Bill Gates has supported the taxation of robots to “slow” the speed of innovation and allow society time to adapt to the job losses they are expected to cause.
Gates, the world’s richest man and the co-founder of Microsoft, whose technologies have helped make some pre-PC employment categories obsolete, said taxes relating to automation could help fund tasks for which humans are uniquely suited, such as education and care for the elderly.
He spoke to online magazine Quartz following last week’s defeat in the European Parliament of a measure supporting a robot tax – something that also figures prominently in the platform of Benoit Hamon, France’s Socialist candidate in this year’s presidential elections.
“There will be taxes that relate to automation,” Gates said. “If you can take the labor that used to do the thing automation replaces, and financially and training-wise and fulfillment-wise have that person go off and do these other things, then you’re net ahead.”
Gates noted that automation is currently expected to cause widespread job displacement, which ought to serve as a warning to governments to “slow down” the adoption of such technologies.
“At a time when people are saying that the arrival of that robot is a net loss because of displacement, you ought to be willing to raise the tax level and even slow down the speed of that adoption somewhat to figure out, ‘OK, what about the communities where this has a particularly big impact? Which transition programs have worked and what type of funding do those require?'”
He said it was important to be “thoughtful” about job categories expected to become obsolete in the next 20 years, such as manual labour in warehouses, and added “it’s important to have the policies to go with that”.
“It is really bad if people overall have more fear about what innovation is going to do than they have enthusiasm,” he said. “That means they won’t shape it for the positive things it can do. And, you know, taxation is certainly a better way to handle it than just banning some elements of it.”
Some leading figures in science and technology, such as Elon Musk and Stephen Hawking, have cited artificial intelligence as an existential threat to humanity and have called for controls on its development.
Gates said government income could be generated directly through direct taxation on robots or by taxing the profits generated by labour-saving technologies.
“I don’t think the robot companies are going to be outraged that there might be a tax. It’s OK,” he said, adding that the issue needs to be considered now. “People should be figuring it out.”
He said governments have a role in the issue because businesses aren’t in a position to mitigate automation’s social effects.
“If you want to do (something about) inequity, a lot of the excess labor is going to need to go help the people who have lower incomes,” he said. “The inequity-solving part, absolutely government’s got a big role to play there.”
In January the European Parliament’s legal commission adopted a report on robotics that included amendments on a robot tax that could be used to fund a universal revenue scheme, but on Thursday the parliament’s plenary session, while adopting the report, voted to strike out those two amendments.

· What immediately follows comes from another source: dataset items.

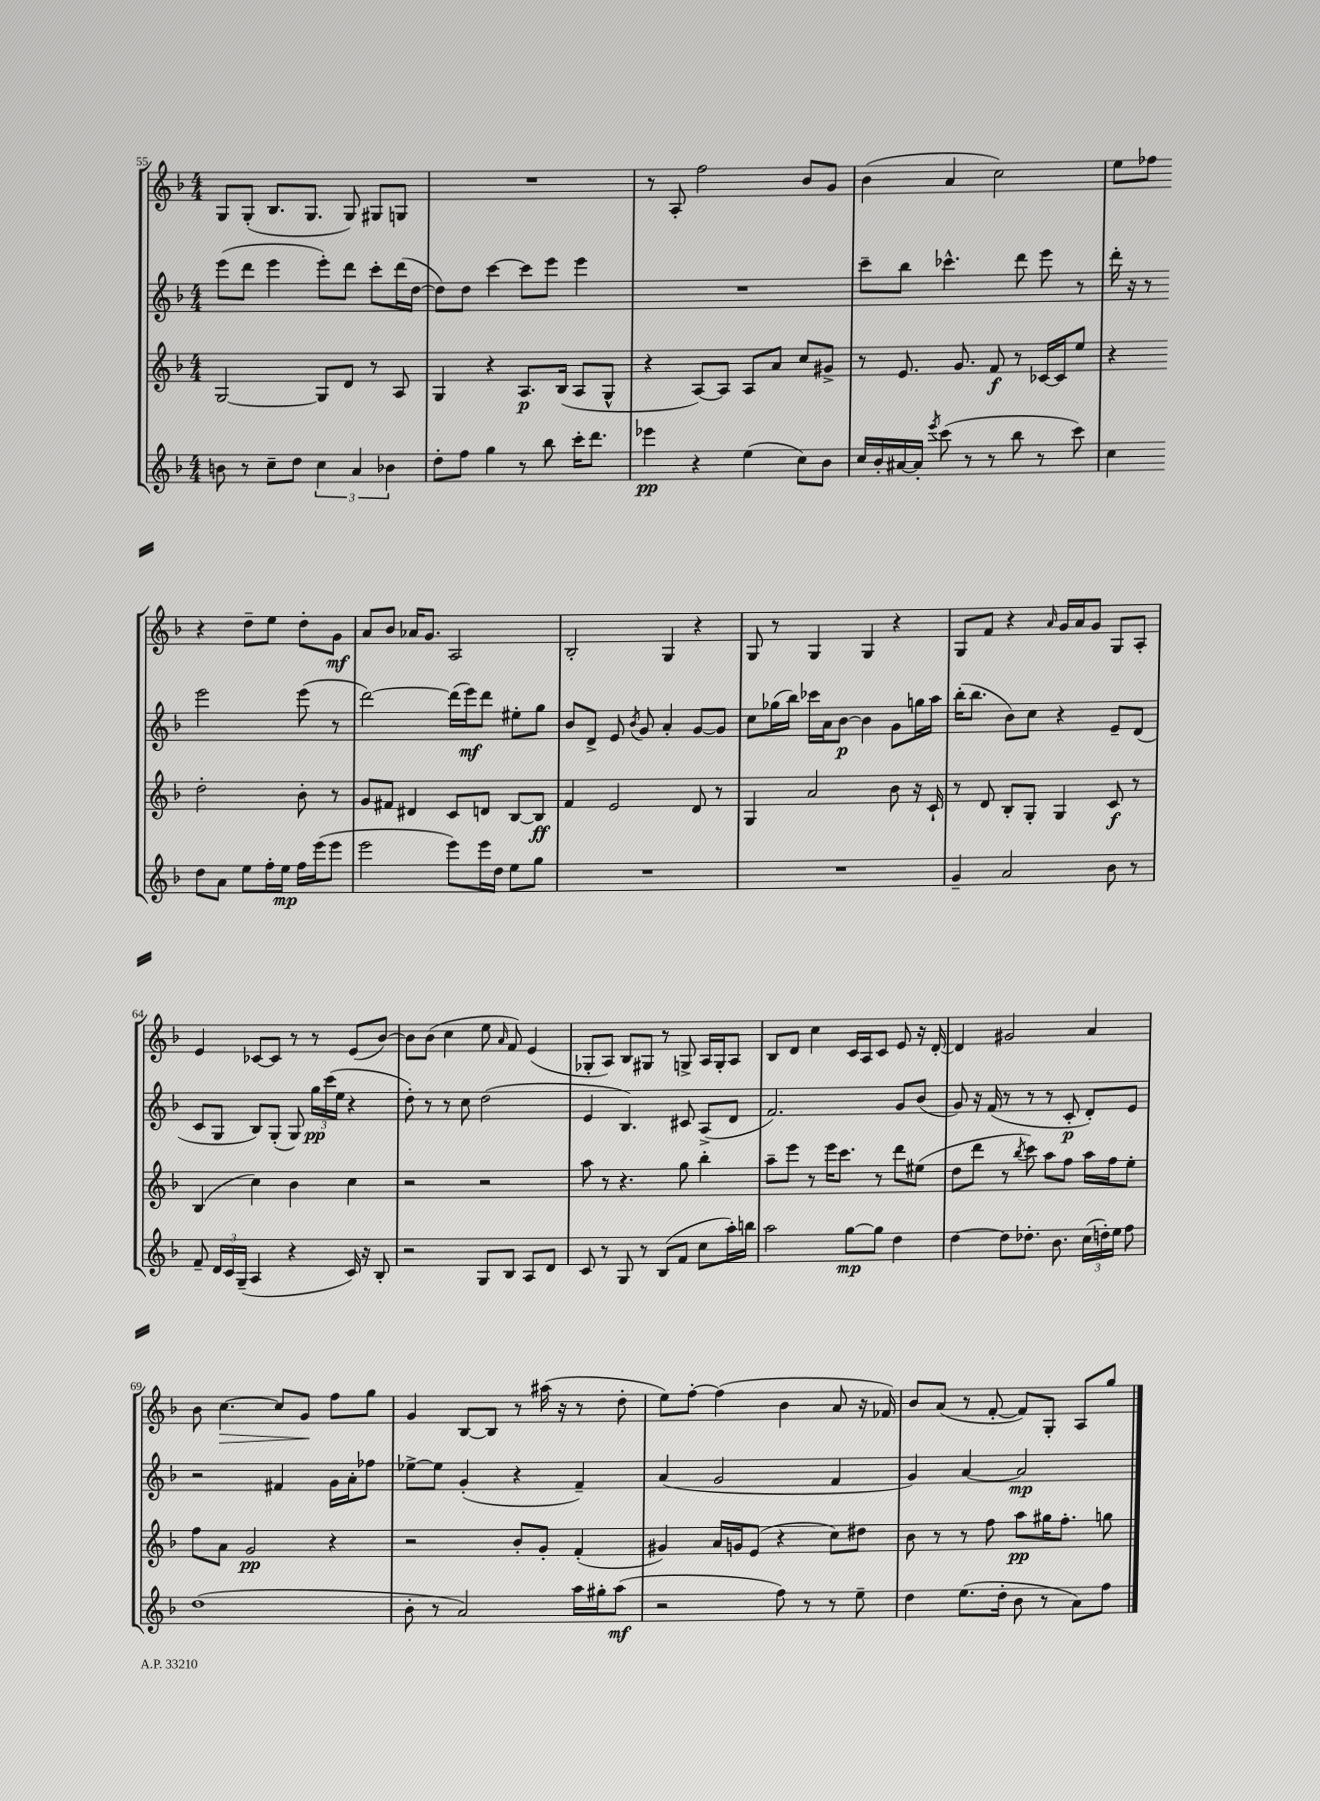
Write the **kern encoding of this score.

**kern	**dynam	**kern	**dynam	**kern	**dynam	**kern	**dynam
*part4	*part4	*part3	*part3	*part2	*part2	*part1	*part1
*staff4	*staff4	*staff3	*staff3	*staff2	*staff2	*staff1	*staff1
*clefG2	*	*clefG2	*	*clefG2	*	*clefG2	*
*k[b-]	*	*k[b-]	*	*k[b-]	*	*k[b-]	*
*M4/4	*	*M4/4	*	*M4/4	*	*M4/4	*
=55	=55	=55	=55	=55	=55	=55	=55
8bn\	.	[2G/	.	(8eee\L	.	8G/L	.
8r	.	.	.	8ddd\J	.	(8G'/J	.
8cc~\L	.	.	.	4eee\	.	8.B-/L	.
8dd\J	.	.	.	.	.	.	.
.	.	.	.	.	.	8.G/J	.
6cc\	.	8G/L]	.	8eee'\L)	.	.	.
.	.	8d/J	.	8ddd\J	.	8G/)	.
6a/	.	.	.	.	.	.	.
.	.	8r	.	8ccc'\L	.	8G#X/L	.
6b-X\	.	.	.	.	.	.	.
.	.	8A/	.	(16ddd\L	.	8Gn/J	.
.	.	.	.	[16dd\JJ	.	.	.
=56	=56	=56	=56	=56	=56	=56	=56
8dd'\L	.	4G/	.	8dd\L])	.	1r	.
8ff\J	.	.	.	8dd\J	.	.	.
4gg\	.	4r	.	[4ccc\	.	.	.
8r	.	8.A/L	p	8ccc\L]	.	.	.
8bb-\	.	.	.	8eee\J	.	.	.
.	.	(16B-/Jk	.	.	.	.	.
16ccc'\KL	.	8A/L	.	4eee\	.	.	.
8.ddd\J	.	.	.	.	.	.	.
.	.	8G^^/J	.	.	.	.	.
=57	=57	=57	=57	=57	=57	=57	=57
4eee-X\	pp	4r	.	1r	.	8r	.
.	.	.	.	.	.	8A'/	.
4r	.	[8A/L)	.	.	.	2ff\	.
.	.	8A/J]	.	.	.	.	.
(4ee\	.	8A/L	.	.	.	.	.
.	.	8a/J	.	.	.	.	.
8cc\L)	.	8cc/L	.	.	.	8b-/L	.
8b-\J	.	8g#X^/J	.	.	.	8g/J	.
=58	=58	=58	=58	=58	=58	=58	=58
16cc/LL	.	8r	.	8ccc~\L	.	(4b-\	.
16b-'/	.	.	.	.	.	.	.
[16a#X/	.	8.e/	.	8bb-\J	.	.	.
16a#'/JJ]	.	.	.	.	.	.	.
8qeee/	.	.	.	.	.	.	.
(8ccc\	.	.	.	4.ccc-X^^\	.	4a/	.
.	.	8.g/	.	.	.	.	.
8r	.	.	.	.	.	.	.
8r	.	8f/	f	.	.	2cc\)	.
8bb-\	.	8r	.	8ddd\	.	.	.
8r	.	[16c-X/LL	.	8eee\	.	.	.
.	.	16c-/J]	.	.	.	.	.
8ccc\)	.	8ee/J	.	8r	.	.	.
=59	=59	=59	=59	=59	=59	=59	=59
4cc\	.	4r	.	16ddd'\	.	8ee\L	.
.	.	.	.	16r	.	.	.
.	.	.	.	8r	.	8ff-X\J	.
8dd\L	.	2dd'\	.	2eee\	.	4r	.
8a\J	.	.	.	.	.	.	.
8ee\L	.	.	.	.	.	8dd~\L	.
16ff'\L	.	.	.	.	.	8ee\J	.
16ee\JJ	mp	.	.	.	.	.	.
16ff\LL	.	8b-'\	.	(8eee\	.	8dd'\L	.
(16eee\J	.	.	.	.	.	.	.
8eee\J	.	8r	.	8r	.	8g\J	mf
!!LO:LB:g=z
=60	=60	=60	=60	=60	=60	=60	=60
2eee\	.	8g/L	.	[2ddd\)	.	8a/L	.
.	.	8f#X/J	.	.	.	8b-/J	.
.	.	4d#X/	.	.	.	16a-X/KL	.
.	.	.	.	.	.	8.g/J	.
8eee\L)	.	8c/L	.	(16ddd\LL]	.	2A/	.
.	.	.	.	16eee\J)	mf	.	.
16eee\L	.	8dn/J	.	8ddd\J	.	.	.
16dd\JJ	.	.	.	.	.	.	.
8ee\L	.	[8B-/L	.	8ee#X'\L	.	.	.
8gg\J	.	8B-/J]	ff	8gg\J	.	.	.
=61	=61	=61	=61	=61	=61	=61	=61
1r	.	4f/	.	8b-/L	.	2B-'/	.
.	.	.	.	8d^/J	.	.	.
.	.	2e/	.	8e/	.	.	.
.	.	.	.	8qb-/	.	.	.
.	.	.	.	8g/	.	.	.
.	.	.	.	4a'/	.	4G/	.
.	.	8d/	.	[8g/L	.	4r	.
.	.	8r	.	8g/J]	.	.	.
=62	=62	=62	=62	=62	=62	=62	=62
1r	.	4G/	.	8cc\L	.	8G/	.
.	.	.	.	(16gg-X\L	.	8r	.
.	.	.	.	16bb-\JJ)	.	.	.
.	.	2a/	.	16ccc-X\LL	.	4G/	.
.	.	.	.	16a\J	.	.	.
.	.	.	.	[8b-\J	p	.	.
.	.	.	.	4b-\]	.	4G/	.
.	.	8b-\	.	8g\L	.	4r	.
.	.	16r	.	16ggn\L	.	.	.
.	.	16c`/	.	16aa\JJ	.	.	.
=63	=63	=63	=63	=63	=63	=63	=63
4g~/	.	8r	.	(16bb-'\KL	.	8G/L	.
.	.	.	.	8.bb-\J	.	.	.
.	.	8d/	.	.	.	8f/J	.
2a/	.	8B-'/L	.	8b-\L)	.	4r	.
.	.	8G'/J	.	8cc\J	.	.	.
.	.	.	.	.	.	16qqa/	.
.	.	4G/	.	4r	.	16g/LL	.
.	.	.	.	.	.	16a/J	.
.	.	.	.	.	.	8g/J	.
8b-\	.	8c/	f	8e~/L	.	8G/L	.
8r	.	8r	.	(8d/J	.	8A'/J	.
!!LO:LB:g=z
=64	=64	=64	=64	=64	=64	=64	=64
8f~/	.	(4B-/	.	8c/L	.	4e/	.
24d/LL	.	.	.	8G/J	.	.	.
24c/	.	.	.	.	.	.	.
(24G~/JJ	.	.	.	.	.	.	.
4A/	.	4cc\)	.	8B-/L)	.	[8c-X/L	.
.	.	.	.	(8G'/J	.	8c-/J]	.
4r	.	4b-\	.	8G/)	.	8r	.
.	.	.	.	24gg\LL	pp	8r	.
.	.	.	.	(24ccc\	.	.	.
.	.	.	.	24ee\JJ	.	.	.
16c/)	.	4cc\	.	4r	.	(8e/L	.
16r	.	.	.	.	.	.	.
8B-'/	.	.	.	.	.	[8b-/J)	.
=65	=65	=65	=65	=65	=65	=65	=65
2r	.	2r	.	8dd'\)	.	8b-\L]	.
.	.	.	.	8r	.	(8b-\J	.
.	.	.	.	8r	.	4cc\	.
.	.	.	.	8cc\	.	.	.
8G/L	.	2r	.	(2dd\	.	8ee\	.
.	.	.	.	.	.	16qqa/	.
8B-/J	.	.	.	.	.	8f/)	.
8A/L	.	.	.	.	.	(4e/	.
8d/J	.	.	.	.	.	.	.
=66	=66	=66	=66	=66	=66	=66	=66
8c/	.	8aa\	.	4e/	.	8G-X'/L	.
8r	.	8r	.	.	.	8A/J)	.
8G/	.	4.r	.	4.B-/)	.	8B-/L	.
8r	.	.	.	.	.	8G#X/J	.
(8B-/L	.	.	.	.	.	8r	.
8f/J	.	8gg\	.	8c#X/	.	8Gn^/	.
8cc\L	.	4bb-'\	.	(8A^/L	.	16A/LL	.
.	.	.	.	.	.	16G'/J	.
16aa'\L)	.	.	.	8d/J	.	8A/J	.
16bbn\JJ	.	.	.	.	.	.	.
=67	=67	=67	=67	=67	=67	=67	=67
2aa\	.	8aa~\L	.	2.f/)	.	8B-/L	.
.	.	8eee\J	.	.	.	8d/J	.
.	.	8r	.	.	.	4cc\	.
.	.	16eee\KL	.	.	.	.	.
.	.	8.ccc\J	.	.	.	.	.
[8gg\L	mp	.	.	.	.	16c/LL	.
.	.	.	.	.	.	16A/J	.
8gg\J]	.	8r	.	.	.	8c/J	.
4dd\	.	8ddd\L	.	8g/L	.	8e/	.
.	.	(8ee#X\J	.	(8b-/J	.	16r	.
.	.	.	.	.	.	[16d'/	.
=68	=68	=68	=68	=68	=68	=68	=68
[4dd\	.	8dd\L	.	8g/)	.	4d/]	.
.	.	8ddd\J	.	16r	.	.	.
.	.	.	.	(16f/	.	.	.
8dd\L]	.	8r	.	8r	.	2g#X/	.
.	.	8qbb-/	.	.	.	.	.
8.dd-X'\J	.	8ccc\)	.	8r	.	.	.
.	.	8aa\L	.	8r	.	.	.
8.b-\	.	.	.	.	.	.	.
.	.	8ff\J	.	8c'/	p	.	.
(24cc\LL	.	16aa\LL	.	8d'/L)	.	4a/	.
24ddn'\)	.	.	.	.	.	.	.
.	.	16ff\J	.	.	.	.	.
24ee\JJ	.	.	.	.	.	.	.
8ff\	.	8ee'\J	.	8e/J	.	.	.
!!LO:LB:g=z
=69	=69	=69	=69	=69	=69	=69	=69
(1dd	.	8ff\L	.	2r	.	8b-\	.
!	!	!	!	!	!	!	!LO:HP:b
.	.	8a\J	.	.	.	[4.cc\	>
.	.	2g/	pp	.	.	.	.
.	.	.	.	4f#X/	.	8cc/L]	.
.	.	.	.	.	.	8g/J	.
.	.	4r	.	16g\LL	.	8ff\L	]
.	.	.	.	16a'\J	.	.	.
.	.	.	.	8ff-X\J	.	8gg\J	.
=70	=70	=70	=70	=70	=70	=70	=70
8b-'\	.	2r	.	[8ee-X^\L	.	4g/	.
8r	.	.	.	8ee-\J]	.	.	.
2a/)	.	.	.	(4g'/	.	[8B-/L	.
.	.	.	.	.	.	8B-/J]	.
.	.	8b-'/L	.	4r	.	8r	.
.	.	8g'/J	.	.	.	(16aa#X\	.
.	.	.	.	.	.	16r	.
16aa\LL	.	(4f'/	.	4f~/)	.	8r	.
16gg#X'\J	.	.	.	.	.	.	.
(8aa\J	mf	.	.	.	.	8dd'\	.
=71	=71	=71	=71	=71	=71	=71	=71
2r	.	4g#X/)	.	(4a/	.	8ee\L)	.
.	.	.	.	.	.	[8ff'\J	.
.	.	16a/LL	.	2g/	.	(4ff\]	.
.	.	16gn/J	.	.	.	.	.
.	.	(8e/J	.	.	.	.	.
8ff\)	.	4r	.	.	.	4b-\	.
8r	.	.	.	.	.	.	.
8r	.	8cc\L)	.	4f/	.	8a/	.
8ee~\	.	8dd#X\J	.	.	.	16r	.
.	.	.	.	.	.	16f-X/)	.
=72	=72	=72	=72	=72	=72	=72	=72
4dd\	.	8b-\	.	4g/)	.	8b-/L	.
.	.	8r	.	.	.	(8a/J	.
(8.ee\L	.	8r	.	[4a/	.	8r	.
.	.	8ff\	.	.	.	[8f'/	.
16dd'\Jk	.	.	.	.	.	.	.
8b-\	.	8aa\L	pp	2a/]	mp	8f/L])	.
8r	.	16gg#X\K	.	.	.	8G'/J	.
.	.	8.ff'\J	.	.	.	.	.
8a\L)	.	.	.	.	.	8A/L	.
8ff\J	.	8ggn\	.	.	.	8gg/J	.
==	==	==	==	==	==	==	==
*-	*-	*-	*-	*-	*-	*-	*-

The report’s other provisions relate to the establishment of a special legal statute for robots, something that could, for instance, make it easier to attribute blame in the event of damage caused by autonomous vehicles.
The report argues a clarification in the regulations governing the responsibilities in such cases is necessary in particular for new generations of robots, whose use of machine-learning means there may be “a certain element of the unexpected in their behaviour”.
The report is thought to be the first time any of the world’s parliaments have taken up such issues.
Bruno Bonnell, president of French domestic robot distributor Robopolis, last week told French radio network Europe 1 the proposed robot tax was “ridiculous” and said it would mean higher prices for robot devices.